Combination pill reduces hypertension death by 14%
A new study published in PLOS Medicine suggests people prescribed a single-pill fixed-dose drug combination (FDC) to manage hypertension are more likely to be compliant with their medication and achieve better health outcomes than those taking separate pills.
“We found that people who received single-pill combinations had a significantly lower rate of the combined outcome of death or hospitalization for heart attack, heart failure, or stroke and that these differences were related to better medication adherence,” wrote lead author Amol A. Verma, MD, of St.
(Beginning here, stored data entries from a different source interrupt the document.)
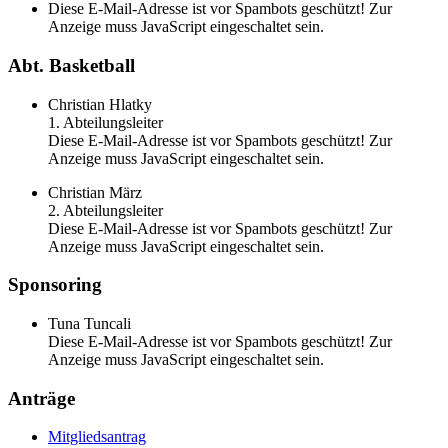
Diese E-Mail-Adresse ist vor Spambots geschützt! Zur
Anzeige muss JavaScript eingeschaltet sein.
Abt. Basketball
Christian Hlatky
1. Abteilungsleiter
Diese E-Mail-Adresse ist vor Spambots geschützt! Zur
Anzeige muss JavaScript eingeschaltet sein.
Christian März
2. Abteilungsleiter
Diese E-Mail-Adresse ist vor Spambots geschützt! Zur
Anzeige muss JavaScript eingeschaltet sein.
Sponsoring
Tuna Tuncali
Diese E-Mail-Adresse ist vor Spambots geschützt! Zur
Anzeige muss JavaScript eingeschaltet sein.
Anträge
Mitgliedsantrag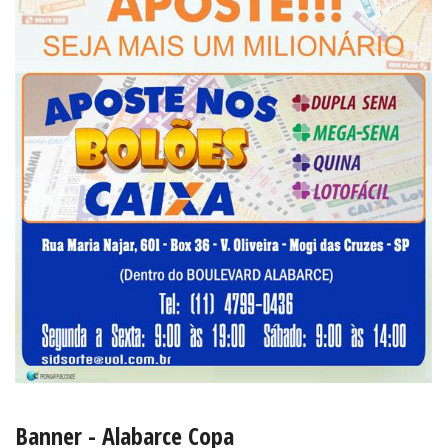
Banner - Alabarce Copa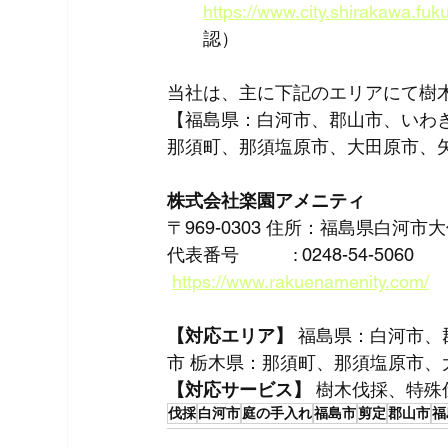
https://www.city.shirakawa.fuk
認）
当社は、主に下記のエリアにて樹
【福島県：白河市、郡山市、いわ
那須町、那須塩原市、大田原市、
株式会社楽園アメニティ
〒969-0303 住所：福島県白河市
代表番号　　　: 0248-54-5060
https://www.rakuenamenity.com/
【対応エリア】
 福島県：白河市
市 栃木県：那須町、那須塩原市、
【対応サービス】
 樹木伐採、特殊
伐採
白河市
庭の手入れ
福島市
剪定
郡山市
福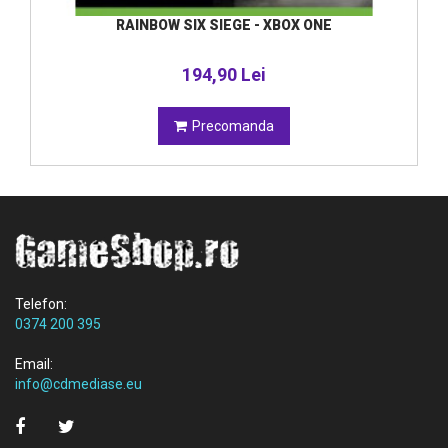
RAINBOW SIX SIEGE - XBOX ONE
194,90 Lei
Precomanda
Telefon:
0374 200 395
Email:
info@cdmediase.eu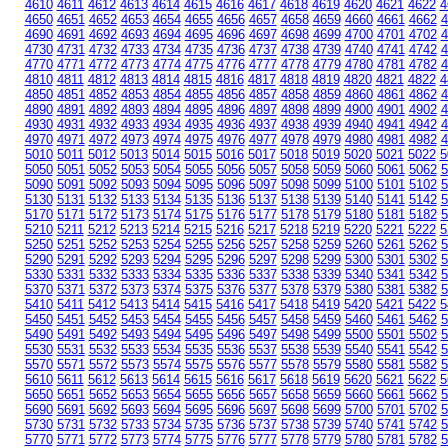
4610
4611
4612
4613
4614
4615
4616
4617
4618
4619
4620
4621
4622
4
4650
4651
4652
4653
4654
4655
4656
4657
4658
4659
4660
4661
4662
4
4690
4691
4692
4693
4694
4695
4696
4697
4698
4699
4700
4701
4702
4
4730
4731
4732
4733
4734
4735
4736
4737
4738
4739
4740
4741
4742
4
4770
4771
4772
4773
4774
4775
4776
4777
4778
4779
4780
4781
4782
4
4810
4811
4812
4813
4814
4815
4816
4817
4818
4819
4820
4821
4822
4
4850
4851
4852
4853
4854
4855
4856
4857
4858
4859
4860
4861
4862
4
4890
4891
4892
4893
4894
4895
4896
4897
4898
4899
4900
4901
4902
4
4930
4931
4932
4933
4934
4935
4936
4937
4938
4939
4940
4941
4942
4
4970
4971
4972
4973
4974
4975
4976
4977
4978
4979
4980
4981
4982
4
5010
5011
5012
5013
5014
5015
5016
5017
5018
5019
5020
5021
5022
5
5050
5051
5052
5053
5054
5055
5056
5057
5058
5059
5060
5061
5062
5
5090
5091
5092
5093
5094
5095
5096
5097
5098
5099
5100
5101
5102
5
5130
5131
5132
5133
5134
5135
5136
5137
5138
5139
5140
5141
5142
5
5170
5171
5172
5173
5174
5175
5176
5177
5178
5179
5180
5181
5182
5
5210
5211
5212
5213
5214
5215
5216
5217
5218
5219
5220
5221
5222
5
5250
5251
5252
5253
5254
5255
5256
5257
5258
5259
5260
5261
5262
5
5290
5291
5292
5293
5294
5295
5296
5297
5298
5299
5300
5301
5302
5
5330
5331
5332
5333
5334
5335
5336
5337
5338
5339
5340
5341
5342
5
5370
5371
5372
5373
5374
5375
5376
5377
5378
5379
5380
5381
5382
5
5410
5411
5412
5413
5414
5415
5416
5417
5418
5419
5420
5421
5422
5
5450
5451
5452
5453
5454
5455
5456
5457
5458
5459
5460
5461
5462
5
5490
5491
5492
5493
5494
5495
5496
5497
5498
5499
5500
5501
5502
5
5530
5531
5532
5533
5534
5535
5536
5537
5538
5539
5540
5541
5542
5
5570
5571
5572
5573
5574
5575
5576
5577
5578
5579
5580
5581
5582
5
5610
5611
5612
5613
5614
5615
5616
5617
5618
5619
5620
5621
5622
5
5650
5651
5652
5653
5654
5655
5656
5657
5658
5659
5660
5661
5662
5
5690
5691
5692
5693
5694
5695
5696
5697
5698
5699
5700
5701
5702
5
5730
5731
5732
5733
5734
5735
5736
5737
5738
5739
5740
5741
5742
5
5770
5771
5772
5773
5774
5775
5776
5777
5778
5779
5780
5781
5782
5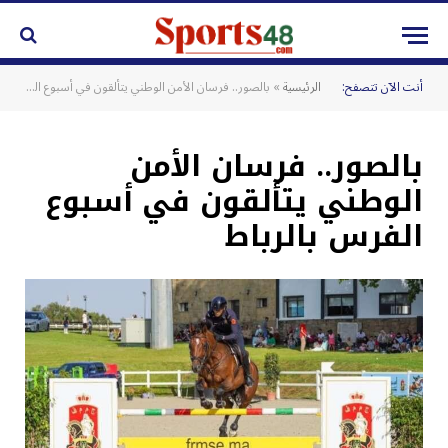
أنت الآن تتصفح:
الرئيسية
»
بالصور.. فرسان الأمن الوطني يتألقون في أسبوع الفرس بالرباط
بالصور.. فرسان الأمن
الوطني يتألقون في أسبوع
الفرس بالرباط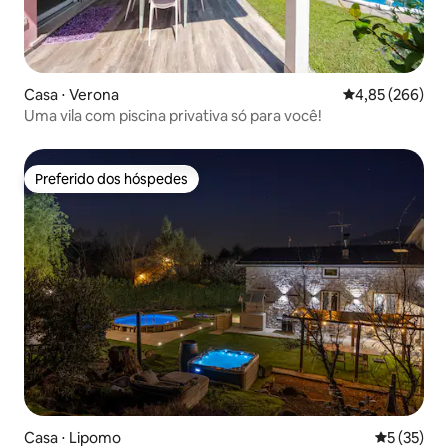
Casa ⋅ Verona
4,85 de uma ava
4,85 (266)
Uma vila com piscina privativa só para você!
Preferido dos hóspedes
Preferido dos hóspedes
Casa ⋅ Lipomo
5 de uma a
5 (35)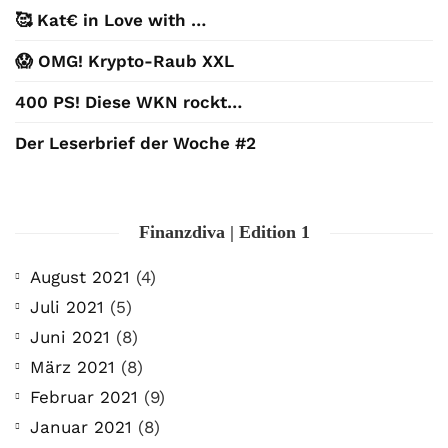
🥰 Kat€ in Love with …
😱 OMG! Krypto-Raub XXL
400 PS! Diese WKN rockt…
Der Leserbrief der Woche #2
Finanzdiva | Edition 1
August 2021
(4)
Juli 2021
(5)
Juni 2021
(8)
März 2021
(8)
Februar 2021
(9)
Januar 2021
(8)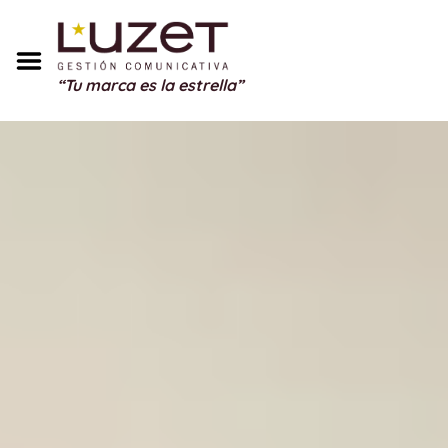
Inicio
Sobre Mí
“Tu marca es la estrella”
Servicios
Portfolio
Blog
Testimonios
Regalos
Contacto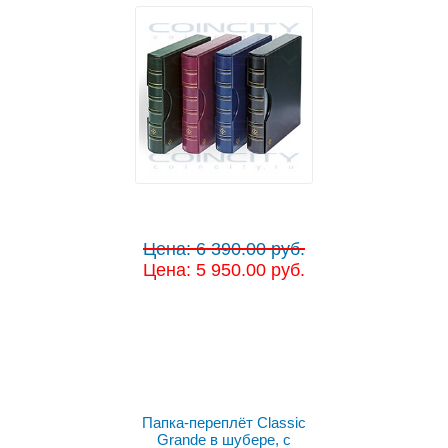
Цена: 6 390.00 руб.
Цена: 5 950.00 руб.
Выбрать цвет
Папка-переплёт Classic
Grande в шубере, с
Michael’s Hospital in Toronto, and colleagues.
About 75 percent of individuals exhibiting hypertension require more than one medication for blood pressure control and many are prescribed multiple pulls rather than a combination pill.
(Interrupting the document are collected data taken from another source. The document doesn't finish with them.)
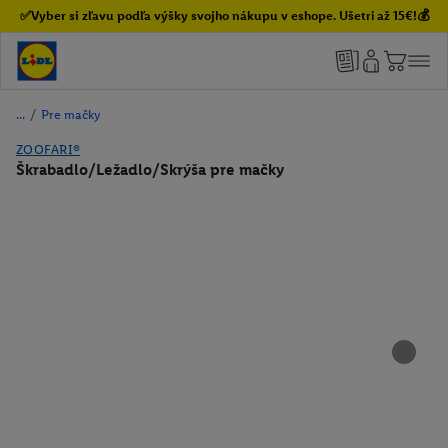
✅Vyber si zľavu podľa výšky svojho nákupu v eshope. Ušetri až 15€!💰
/
Pre mačky
ZOOFARI®
Škrabadlo/Ležadlo/Skrýša pre mačky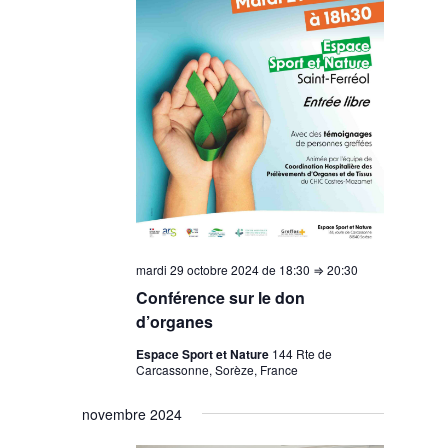
mardi 29 octobre 2024 de 18:30
⇒
20:30
Conférence sur le don
d’organes
Espace Sport et Nature
144 Rte de
Carcassonne, Sorèze, France
novembre 2024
The researchers examined how FDC and multi-pill therapies impacted cardiovascular-related events or death.
“Addressing this question in a real-world setting is particularly important because the differences between FDC and multi-pill therapy arise from the way medications are used, and patterns of medication use in clinical trials may not be generalizable,” Verma wrote.
The researchers utilized the health data of 13,350 people from the Institute for Clinical Evaluative Sciences who were prescribed at least two medications for hypertension. The cohort was followed for an average of four years.
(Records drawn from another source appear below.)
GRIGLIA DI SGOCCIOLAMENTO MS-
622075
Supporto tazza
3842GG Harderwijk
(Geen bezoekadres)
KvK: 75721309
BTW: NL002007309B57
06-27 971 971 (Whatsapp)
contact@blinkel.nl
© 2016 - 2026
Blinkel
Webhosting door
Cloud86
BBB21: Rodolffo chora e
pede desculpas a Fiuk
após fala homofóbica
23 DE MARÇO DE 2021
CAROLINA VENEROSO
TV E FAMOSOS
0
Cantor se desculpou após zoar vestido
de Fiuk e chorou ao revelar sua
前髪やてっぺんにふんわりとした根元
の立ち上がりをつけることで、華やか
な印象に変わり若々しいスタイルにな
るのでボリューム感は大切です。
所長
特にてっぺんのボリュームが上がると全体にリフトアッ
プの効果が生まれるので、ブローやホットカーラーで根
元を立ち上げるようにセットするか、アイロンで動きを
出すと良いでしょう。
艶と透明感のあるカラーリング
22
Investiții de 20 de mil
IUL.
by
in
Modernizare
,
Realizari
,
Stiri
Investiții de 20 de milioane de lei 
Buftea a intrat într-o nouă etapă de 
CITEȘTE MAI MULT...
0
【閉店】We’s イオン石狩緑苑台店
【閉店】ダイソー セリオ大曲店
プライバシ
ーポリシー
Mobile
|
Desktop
Among people who took multiple pills, 1,008 cardiovascular-related events occurred, compared to 904 events who took a combination pill—translating to a 14 percent reduction in deaths for individuals taking the combination pill.
“Using single-pill combinations rather than multiple pills may represent a simple and potentially low-cost intervention that could substantially reduce the global burden of death and disability related to hypertension,” Verma wrote.
The researchers noted the main limitations of this study were the lack of data regarding cause of death and blood pressure measurements and the possibility of residual confounding.